- O Estado de S. Paulo
O primeiro foi deposto, cassado e preso por corrupção. O segundo, embora breve, dá vergonha de lembrar. O terceiro pediu intervenção militar e conseguiu. São os três presidentes da Câmara dos Deputados da legislatura que consolidou o parlamentarismo oculto no Brasil. Presidentes caem, mas ela segue mandando – com suas dezenas de investigados, da base à cúpula. Seu próximo feito é escolher o chefe do Executivo.
Não adianta Rodrigo Maia (DEM-RJ) dizer que pediu “apenas” soldados da Força Nacional a Michel Temer. Seu pedido deu a desculpa para um presidente isolado no palácio colocar 1,2 mil homens do Exército na Esplanada a fim de dissolver as manifestações que pedem sua renúncia – e fazer sabe-se lá mais o quê. No papel, a tal Garantia da Lei e da Ordem (GLO) prevê de “dissuasão” a ações de “inteligência” militar. Arapongagem.
Se estava em seus planos virar presidente em uma eleição indireta por seus pares, Maia não precisa mais se preocupar. Ele já entrou para a história, talvez não como sonhasse, mas entrou.
O presidente da Câmara não precisava ter feito o pedido de intervenção para ajudar o aliado acuado no Planalto. Não se sabe qual história lhe contaram, mas o presidente da República tem prerrogativa para invocar a GLO por iniciativa própria. Obviamente, Temer preferia dividir a responsabilidade com o Congresso. É assim que funciona em um parlamentarismo oculto. Envolver a todos nas decisões mais comprometedoras é uma forma de comprar lealdades quando as malas da JBS escasseiam.
Temer já tinha entrado para a história. Acrescentou, agora, um parágrafo que vai desmentir todas as descrições que o pintavam como hábil negociador e político tolerante. Bastou um pouco de pressão e cheiro de gás lacrimogênio para revelar-se. Por comparação, vai ficar abaixo de Fernando Collor. Quando estava na mesma situação que Temer, o ex-presidente também chamou a tropa de choque. A diferença é que a sua não usava farda.
Não apenas por isso. Em toda a investigação do esquema PC Farias que abastecia as malandragens colloridas, nunca assistiu-se ao vídeo de um aspone presidencial arrastando mala de dinheiro pela calçada após se encontrar com o preposto de um empresário que se notabilizou por fazer churrasco com recurso público. Tampouco ouviu-se falar de alguém que devolvesse R$ 500 mil à polícia com desconto de R$ 35 mil– uma espécie de CPMF da propina.
Seja qual for o destino que a Justiça der a Temer, o Congresso seguirá mandando. Seus próceres articulam celeremente para ver quem será o próximo títere movido pelos cordéis parlamentares. Não que com isso estejam traindo o atual. É apenas precaução.
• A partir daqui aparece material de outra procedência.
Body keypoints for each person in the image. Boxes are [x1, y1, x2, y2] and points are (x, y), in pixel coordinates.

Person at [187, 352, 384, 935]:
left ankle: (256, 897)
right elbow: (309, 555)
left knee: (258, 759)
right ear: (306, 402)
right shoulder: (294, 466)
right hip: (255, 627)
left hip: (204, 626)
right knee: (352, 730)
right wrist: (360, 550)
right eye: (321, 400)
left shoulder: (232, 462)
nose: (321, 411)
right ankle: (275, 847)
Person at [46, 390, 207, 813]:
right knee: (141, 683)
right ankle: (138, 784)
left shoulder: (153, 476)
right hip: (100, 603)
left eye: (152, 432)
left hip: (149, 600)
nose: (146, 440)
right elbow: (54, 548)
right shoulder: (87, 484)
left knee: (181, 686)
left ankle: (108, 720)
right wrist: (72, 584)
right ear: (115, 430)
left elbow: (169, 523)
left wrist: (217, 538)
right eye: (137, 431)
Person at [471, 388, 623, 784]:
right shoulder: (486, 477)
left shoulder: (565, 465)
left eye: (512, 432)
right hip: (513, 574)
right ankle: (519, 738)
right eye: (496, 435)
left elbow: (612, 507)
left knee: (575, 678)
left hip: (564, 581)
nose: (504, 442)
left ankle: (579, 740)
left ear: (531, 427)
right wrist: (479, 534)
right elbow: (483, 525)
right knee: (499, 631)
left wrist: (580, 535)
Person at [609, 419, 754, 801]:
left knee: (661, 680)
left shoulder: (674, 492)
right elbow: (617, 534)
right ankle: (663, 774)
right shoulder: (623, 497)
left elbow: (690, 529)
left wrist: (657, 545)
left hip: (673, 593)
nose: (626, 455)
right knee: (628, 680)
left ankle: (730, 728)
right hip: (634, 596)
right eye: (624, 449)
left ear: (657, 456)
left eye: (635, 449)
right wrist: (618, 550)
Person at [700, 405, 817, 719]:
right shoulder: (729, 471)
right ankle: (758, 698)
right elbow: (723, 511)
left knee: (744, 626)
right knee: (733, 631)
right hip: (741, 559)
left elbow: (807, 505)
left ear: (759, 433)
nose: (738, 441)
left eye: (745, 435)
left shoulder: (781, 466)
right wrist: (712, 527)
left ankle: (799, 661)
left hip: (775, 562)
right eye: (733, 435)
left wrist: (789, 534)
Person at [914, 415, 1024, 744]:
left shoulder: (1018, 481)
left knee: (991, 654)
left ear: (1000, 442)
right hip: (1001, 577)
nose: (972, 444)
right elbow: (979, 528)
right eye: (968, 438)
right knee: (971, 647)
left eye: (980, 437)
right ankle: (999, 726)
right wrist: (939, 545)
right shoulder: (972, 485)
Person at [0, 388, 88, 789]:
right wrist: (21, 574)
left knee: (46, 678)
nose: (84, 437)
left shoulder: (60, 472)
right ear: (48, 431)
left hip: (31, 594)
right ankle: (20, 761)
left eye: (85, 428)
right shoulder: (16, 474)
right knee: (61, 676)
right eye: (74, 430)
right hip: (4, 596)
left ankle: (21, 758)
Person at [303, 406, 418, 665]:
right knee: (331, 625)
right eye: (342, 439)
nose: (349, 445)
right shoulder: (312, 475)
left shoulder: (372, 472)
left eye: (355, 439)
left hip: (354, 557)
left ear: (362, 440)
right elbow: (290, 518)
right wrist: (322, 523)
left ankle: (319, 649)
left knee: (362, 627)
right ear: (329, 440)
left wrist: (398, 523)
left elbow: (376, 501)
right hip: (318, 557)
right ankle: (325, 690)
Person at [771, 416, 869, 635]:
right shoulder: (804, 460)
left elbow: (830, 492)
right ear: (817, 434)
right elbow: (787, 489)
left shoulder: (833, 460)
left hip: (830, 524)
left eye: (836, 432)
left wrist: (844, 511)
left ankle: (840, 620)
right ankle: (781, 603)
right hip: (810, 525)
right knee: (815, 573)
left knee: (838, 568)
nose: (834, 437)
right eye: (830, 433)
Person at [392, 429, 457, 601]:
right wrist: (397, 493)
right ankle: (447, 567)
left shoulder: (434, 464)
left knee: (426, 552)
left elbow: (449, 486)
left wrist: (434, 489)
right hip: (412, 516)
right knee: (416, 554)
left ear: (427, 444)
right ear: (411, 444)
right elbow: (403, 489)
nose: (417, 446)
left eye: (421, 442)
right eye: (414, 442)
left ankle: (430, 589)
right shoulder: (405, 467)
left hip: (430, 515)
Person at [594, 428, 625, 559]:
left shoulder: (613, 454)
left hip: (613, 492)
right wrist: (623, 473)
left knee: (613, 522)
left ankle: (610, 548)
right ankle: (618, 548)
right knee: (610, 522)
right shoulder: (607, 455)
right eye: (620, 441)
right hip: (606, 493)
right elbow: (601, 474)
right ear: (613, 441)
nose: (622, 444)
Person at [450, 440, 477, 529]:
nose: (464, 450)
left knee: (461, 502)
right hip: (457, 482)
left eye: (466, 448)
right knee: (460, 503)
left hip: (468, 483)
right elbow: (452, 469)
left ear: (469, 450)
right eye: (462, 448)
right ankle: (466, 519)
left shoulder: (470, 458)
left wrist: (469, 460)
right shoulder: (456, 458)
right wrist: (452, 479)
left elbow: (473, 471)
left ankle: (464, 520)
Vai que Temer resolva engolir as próprias palavras e renunciar. Ou que o Tribunal Superior Eleitoral acorde e decida cassá-lo.
Mesmo que o pior dos seus pesadelos se realize e os congressistas sejam obrigados a aturar uma eleição direta para presidente, sabem que, passado o susto, tampouco é motivo para preocupação. A eleição não abrangeria seus mandatos, e o eleito teria que compartilhar o poder com o Congresso que esta aí.
Fosse quem fosse o eleito, ao final das comemorações ele teria que cooptar uma base parlamentar para conseguir governar. E, por mais moralizante que venha a ser seu discurso eleitoral, terá que recorrer aos métodos de sempre: lotear cargos e nacos do orçamento federal. Talvez não sobre tanta picanha por algum tempo, mas 2018 está logo ali na esquina e outros fornecedores de recursos não-contabilizados de campanha aparecerão.
A crise é do sistema político. Quem pode mudá-lo é quem mais se beneficia dele. Mudam os carregadores, as malas não.